* **TASK TO COMPLETE**:
For each line below that holds the word "known", make a copy.
** INFORMATION SUPPLIED follows **
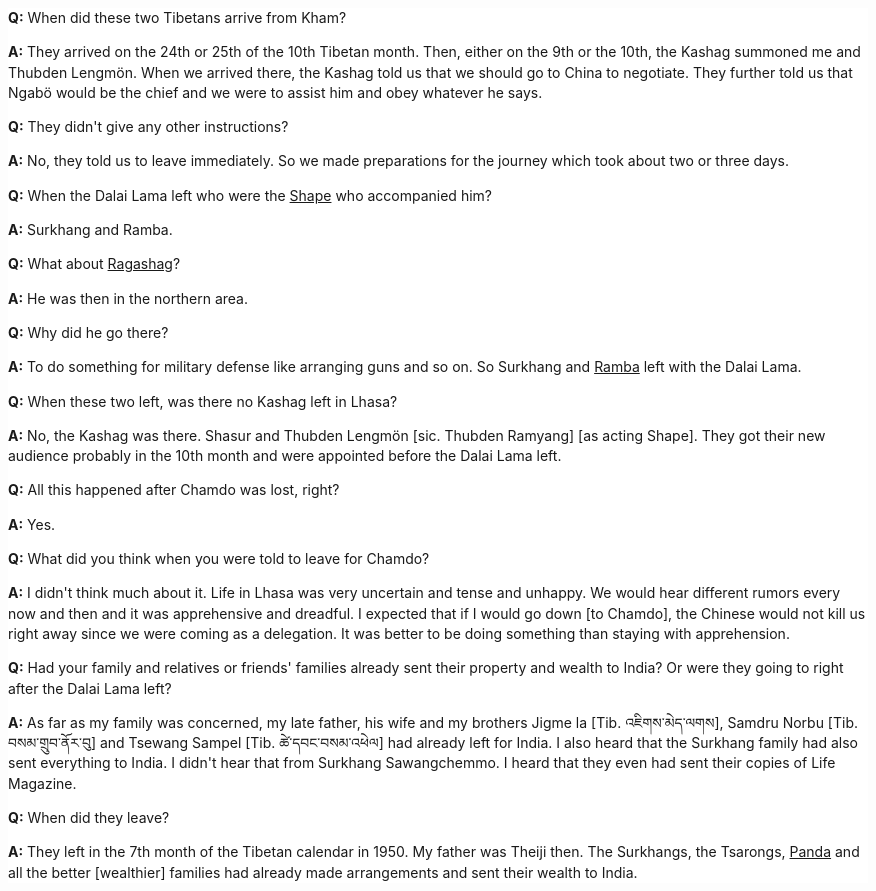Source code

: **Q:**  When did these two Tibetans arrive from Kham?   

**A:**  They arrived on the 24th or 25th of the 10th Tibetan month. Then, either on the 9th or the 10th, the Kashag summoned me and Thubden Lengmön. When we arrived there, the Kashag told us that we should go to China to negotiate. They further told us that Ngabö would be the chief and we were to assist him and obey whatever he says.   

**Q:**  They didn't give any other instructions?   

**A:**  No, they told us to leave immediately. So we made preparations for the journey which took about two or three days.   

**Q:**  When the Dalai Lama left who were the <a href="#" data-tooltip="[tib. ཞབས་པད] One of the heads of the Kashag [bka&#x27; shag] or Council of Ministers. There were usually 4 Shape or Kalön, although in the 1950s the number increased at various times to 6 or 7. The ministers made decisions collectively and had no fixed term of office.">Shape</a> who accompanied him?   

**A:**  Surkhang and Ramba.   

**Q:**  What about <a href="#" data-tooltip="[tib. རག་ཁ་ཤག] The family name of a well known aristocratic official who was a Kalön in the 1950s.">Ragashag</a>?   

**A:**  He was then in the northern area.   

**Q:**  Why did he go there?   

**A:**  To do something for military defense like arranging guns and so on. So Surkhang and <a href="#" data-tooltip="[tib. རམ་པ] The family name of a well known aristocratic monk official who was a Kalön.">Ramba</a> left with the Dalai Lama.   

**Q:**  When these two left, was there no Kashag left in Lhasa?   

**A:**  No, the Kashag was there. Shasur and Thubden Lengmön [sic. Thubden Ramyang] [as acting Shape]. They got their new audience probably in the 10th month and were appointed before the Dalai Lama left.   

**Q:**  All this happened after Chamdo was lost, right?   

**A:**  Yes.   

**Q:**  What did you think when you were told to leave for Chamdo?   

**A:**  I didn't think much about it. Life in Lhasa was very uncertain and tense and unhappy. We would hear different rumors every now and then and it was apprehensive and dreadful. I expected that if I would go down [to Chamdo], the Chinese would not kill us right away since we were coming as a delegation. It was better to be doing something than staying with apprehension.   

**Q:**  Had your family and relatives or friends' families already sent their property and wealth to India? Or were they going to right after the Dalai Lama left?   

**A:**  As far as my family was concerned, my late father, his wife and my brothers Jigme la [Tib. འཇིགས་མེད་ལགས], Samdru Norbu [Tib. བསམ་གྲུབ་ནོར་བུ] and Tsewang Sampel [Tib. ཚེ་དབང་བསམ་འཕེལ] had already left for India. I also heard that the Surkhang family had also sent everything to India. I didn't hear that from Surkhang Sawangchemmo. I heard that they even had sent their copies of Life Magazine.   

**Q:**  When did they leave?   

**A:**  They left in the 7th month of the Tibetan calendar in 1950. My father was Theiji then. The Surkhangs, the Tsarongs, <a href="#" data-tooltip="[tib. སྤོམ་མདའ] The abbreviated name of a Khamba trading family (Pandatsang), one branch of whom became lay officials in the Tibetan government.">Panda</a> and all the better [wealthier] families had already made arrangements and sent their wealth to India.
** End of INFORMATION SUPPLIED **
* **SOLUTION**:
**Q:**  What about <a href="#" data-tooltip="[tib. རག་ཁ་ཤག] The family name of a well known aristocratic official who was a Kalön in the 1950s.">Ragashag</a>?   
**A:**  To do something for military defense like arranging guns and so on. So Surkhang and <a href="#" data-tooltip="[tib. རམ་པ] The family name of a well known aristocratic monk official who was a Kalön.">Ramba</a> left with the Dalai Lama.   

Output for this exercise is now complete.